Pèlerins musulmans autour de la Kaaba à la Grande Mosquée, pendant le pèlerinage annuel du Hadj à La Mecque, en Arabie Saoudite.
Pèlerins musulmans autour de la Kaaba à la Grande Mosquée, pendant le pèlerinage annuel du Hadj à La Mecque, en Arabie Saoudite. (REUTERS / Muhammad Hamed)

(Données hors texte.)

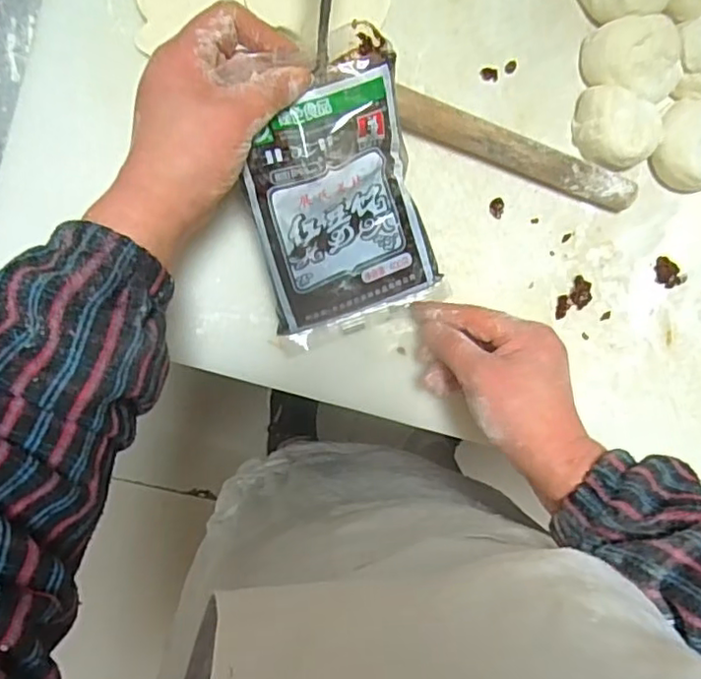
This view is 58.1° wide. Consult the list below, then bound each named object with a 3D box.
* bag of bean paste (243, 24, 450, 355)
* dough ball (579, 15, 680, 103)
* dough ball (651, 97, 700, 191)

Les lieux saints de La Mecque et de Médine sont aujourd’hui aux premières loges dans le risque de diffusion d’Ebola (3000 morts). Mais aussi du coronavirus MERS. Sachant que le royaume est le premier foyer dans le monde (317 morts depuis son apparition en 2012), l'Organisation mondiale de la santé (OMS) a recommandé, en juin 2014, la plus grande vigilance.
 
Il faut bien dire que le pèlerinage, qui confine dans un espace délimité des centaines de milliers de personnes (983.362 personnes étaient entrées dans le pays le 23 septembre), «constitue un facteur accentuant les risques d'infections et d'épidémies», a reconnu fin septembre une autorité sanitaire du pays.
 
Pour limiter au maximum les risques, Ryad a interdit le pèlerinage aux ressortissants du Libéria, de Guinée et de Sierra Leone, pays les plus touchés par Ebola. Une exclusion qui ne compte pas le Nigeria (huit morts).
 
Des mesures préventives 
L'Arabie Saoudite a également déconseillé le pèlerinage aux personnes âgées ou souffrant de maladies chroniques. Un vœu pieux aussi peu écouté que le sont les recommandations élémentaires de l'OMS en matière d'hygiène, comme le lavage des mains.
 
Quoi qu’il en soit, le ministère de la Santé saoudien a mis en place un centre pour coordonner la prévention avec une dizaine de médecins prêts à gérer l’urgence au cas où... Et réquisitionné 640 personnels médicaux et techniques, munis de caméras thermiques, et a priori capables de contenir une éventuelle propagation durant la manifestation.
 
Un dispositif qui s’accompagne de formalités pour chaque arrivant qui doit déclarer s’il a séjourné dans un pays touché par Ebola voire même s'il a été en contact avec une personne infectée. Quelque 600.000 formulaires ont déjà été enregistrés par les autorités.
 
Après les bousculades meurtrières et les incendies mortels, qui ont entaché le pèlerinage depuis plusieurs années, Ebola fait peser dorénavant une nouvelle menace sur ce grand rassemblement religieux.